Der Kellner schaut verdutzt und neugierig zu uns, auch die wenigen Gäste drehen sich zu uns um.
„Ja, an die Küste. Rund drei Stunden Fahrt von hier.“
Ich verstehe es nicht und schüttle mit dem Kopf. „Aber wieso? Warum so weit weg?“ Meine Stimme klingt weinerlich, obwohl ich eher verwundert als traurig bin.

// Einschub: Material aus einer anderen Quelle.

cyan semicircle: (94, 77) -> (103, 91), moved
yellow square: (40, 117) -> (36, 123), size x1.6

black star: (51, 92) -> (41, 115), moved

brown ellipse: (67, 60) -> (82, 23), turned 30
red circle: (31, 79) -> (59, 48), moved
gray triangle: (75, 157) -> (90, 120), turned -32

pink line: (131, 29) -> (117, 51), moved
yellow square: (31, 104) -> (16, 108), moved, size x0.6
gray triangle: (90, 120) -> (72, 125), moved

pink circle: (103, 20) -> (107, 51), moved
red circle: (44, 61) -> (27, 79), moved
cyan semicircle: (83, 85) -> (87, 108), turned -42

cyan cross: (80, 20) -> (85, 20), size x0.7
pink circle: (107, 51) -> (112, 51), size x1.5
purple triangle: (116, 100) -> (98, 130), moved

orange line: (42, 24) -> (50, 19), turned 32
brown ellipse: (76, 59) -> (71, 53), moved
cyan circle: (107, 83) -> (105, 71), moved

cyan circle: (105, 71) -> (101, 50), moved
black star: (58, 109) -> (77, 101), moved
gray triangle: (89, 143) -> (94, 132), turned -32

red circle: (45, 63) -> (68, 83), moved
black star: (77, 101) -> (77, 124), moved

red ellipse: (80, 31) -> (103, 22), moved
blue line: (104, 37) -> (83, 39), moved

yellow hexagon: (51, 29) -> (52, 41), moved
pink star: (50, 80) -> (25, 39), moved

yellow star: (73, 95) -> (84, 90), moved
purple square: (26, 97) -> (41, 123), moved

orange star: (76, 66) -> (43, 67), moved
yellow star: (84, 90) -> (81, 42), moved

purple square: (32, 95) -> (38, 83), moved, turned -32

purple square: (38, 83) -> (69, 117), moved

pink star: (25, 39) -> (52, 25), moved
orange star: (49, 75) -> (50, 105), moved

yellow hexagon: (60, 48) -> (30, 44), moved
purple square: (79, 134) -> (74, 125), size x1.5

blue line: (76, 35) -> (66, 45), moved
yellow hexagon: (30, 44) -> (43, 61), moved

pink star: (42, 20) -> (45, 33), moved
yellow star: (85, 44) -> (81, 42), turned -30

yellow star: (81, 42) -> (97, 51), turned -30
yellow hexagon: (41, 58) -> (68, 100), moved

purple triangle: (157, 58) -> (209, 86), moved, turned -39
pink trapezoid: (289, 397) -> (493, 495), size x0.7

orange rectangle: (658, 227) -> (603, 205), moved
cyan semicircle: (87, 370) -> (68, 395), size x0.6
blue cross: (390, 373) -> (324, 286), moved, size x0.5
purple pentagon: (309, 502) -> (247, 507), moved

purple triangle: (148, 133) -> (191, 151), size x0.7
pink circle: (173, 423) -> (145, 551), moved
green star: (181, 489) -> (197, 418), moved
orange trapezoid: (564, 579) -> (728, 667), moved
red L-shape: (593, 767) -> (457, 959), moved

„Ich denke, die Küstenluft wird Ella guttun. Sie muss mehr raus, braucht mehr Bewegung. Sie kann nicht den ganzen Tag nur auf diesem Sessel sitzen!“
„Das sehe ich genauso“, antworte ich. „Aber das kann sie doch auch hier! Sie kann genauso gut hier spazieren gehen.“
Meine Tante schüttelt mit dem Kopf. Ihr graues Haar mit den auffallend weißen Strähnen, die vom Töten hunderter dunkler Wesen herrühren, fällt in ihr Gesicht. Sie streicht es sich hinter die Ohren, bevor sie mich ernst ansieht. „Nein, das kann sie nicht“, sagt sie. „Nicht hier.“
Es dauert ein wenig, bis es in meinem Kopf Klick macht. Dabei ist es nicht so, dass ich mir der Tatsache, dass meine Mutter Angst vor mir und meinesgleichen hat, nicht bewusst wäre. Es ist eher so, dass ich mir diesen Gedanken nicht zugestehen mag, da es einfach zu weh tut.